Hey assholes! Gay people exist, and will continue to exist, have existed since the dawn of people. Gay people are in your family, yes, you reading this now. You have gay people in your family.

[–] umbrella@lemmy.ml 1 points 17 hours ago* (last edited 14 hours ago)
[–] someone@hexbear.net 47 points 2 days ago (8 children)
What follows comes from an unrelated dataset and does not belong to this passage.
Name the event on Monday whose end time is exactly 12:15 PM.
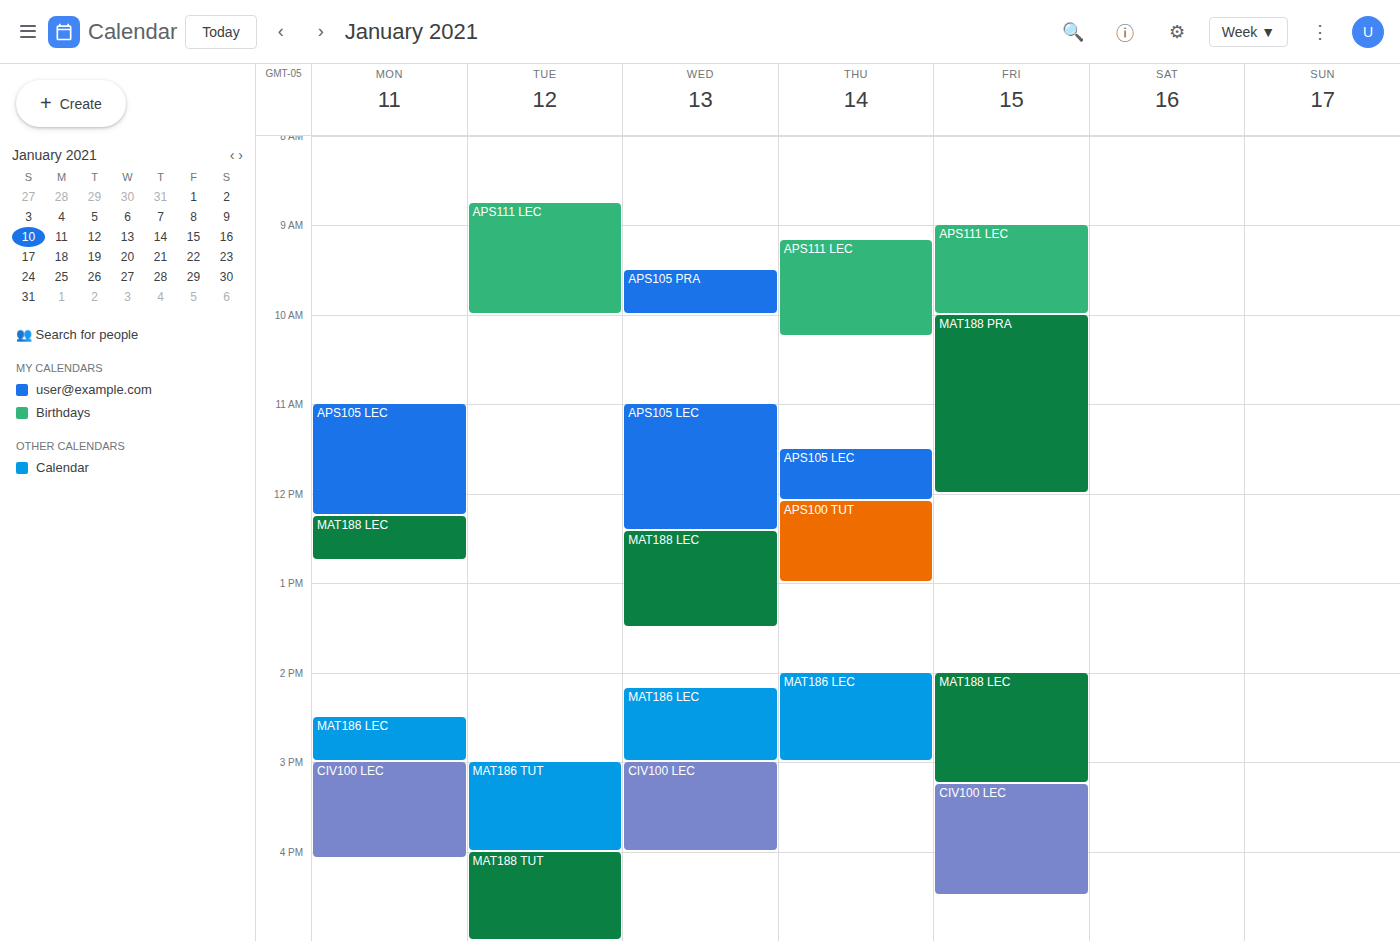
"APS105 LEC"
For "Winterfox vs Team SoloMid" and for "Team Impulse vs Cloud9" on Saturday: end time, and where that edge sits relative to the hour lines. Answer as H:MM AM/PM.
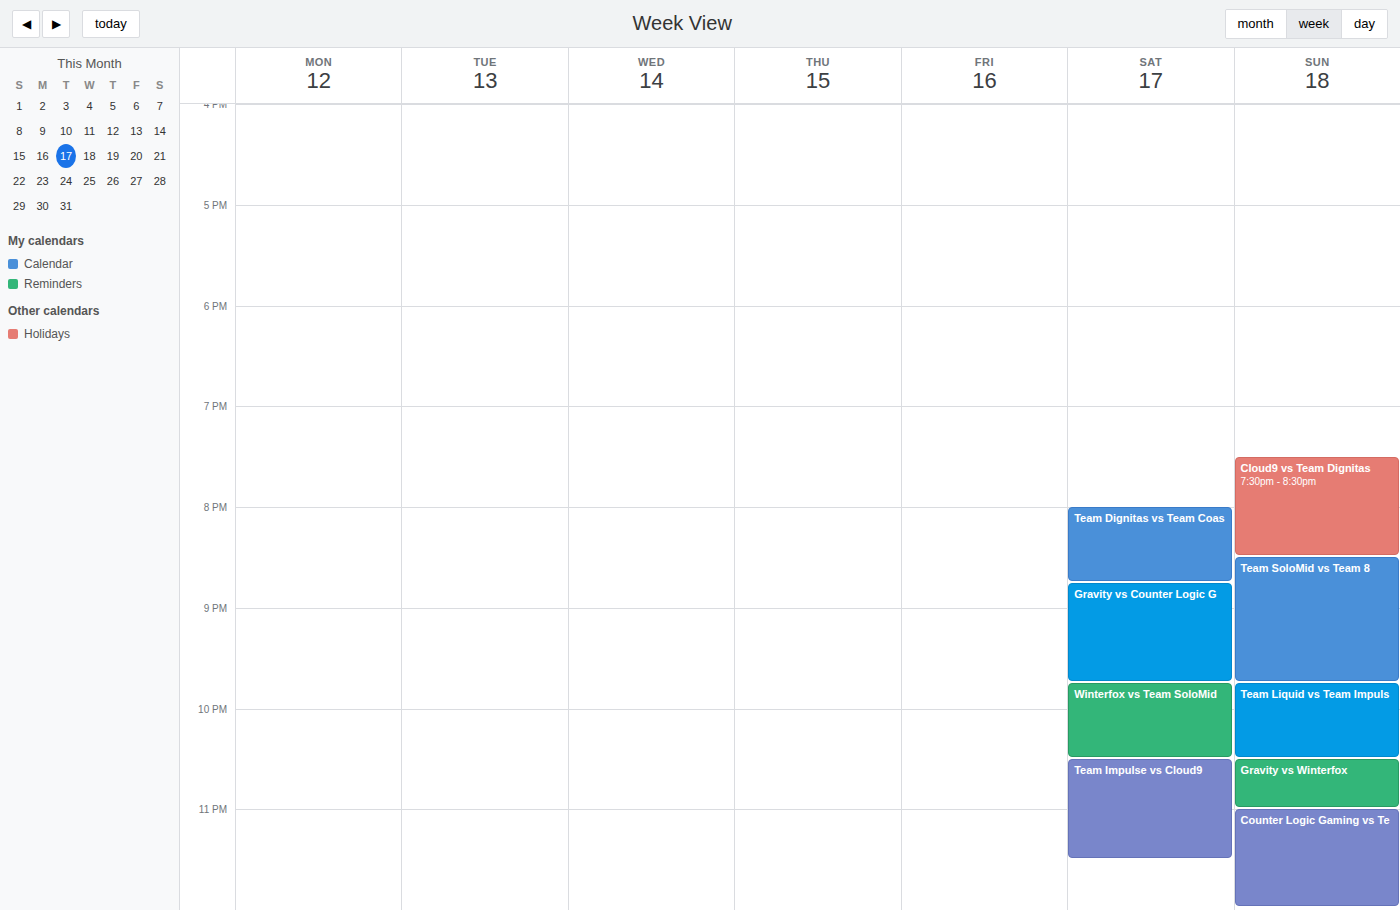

Fuck's sake. Why is the venn diagram of "not an imperialist puppet" and "okay with queer people" just two almost entirely separate circles with maybe a sliver labeled "Cuba" between them?

[–] newacctidk@hexbear.net 36 points 2 days ago* (last edited 2 days ago) (1 children)

Filipino Maoists.

Nepal is good on LGBTQ rights relatively, though the communist movement is kinda split, though their first gay politician did recently defect TO CPN (Unified Marxist Leninist)

[–] Kopfrkingl@hexbear.net 1 points 10 hours ago* (last edited 10 hours ago)

Nepal's communist/maoist parties — at least the ones with power — are in name only. You can't call parties that have unbelievable amounts of corruption and nepotism rampant in them communist — you could supply these people with enough money and they'll forget communist ideals entirely. Not to mention that their leaders have a handful of controversies at any given time. However, the country does have LGBTQ rights in the constitution itself; but queer people can't freely express themselves due to the backwardness of society.

[–] SuperNovaCouchGuy2@hexbear.net 20 points 2 days ago (6 children)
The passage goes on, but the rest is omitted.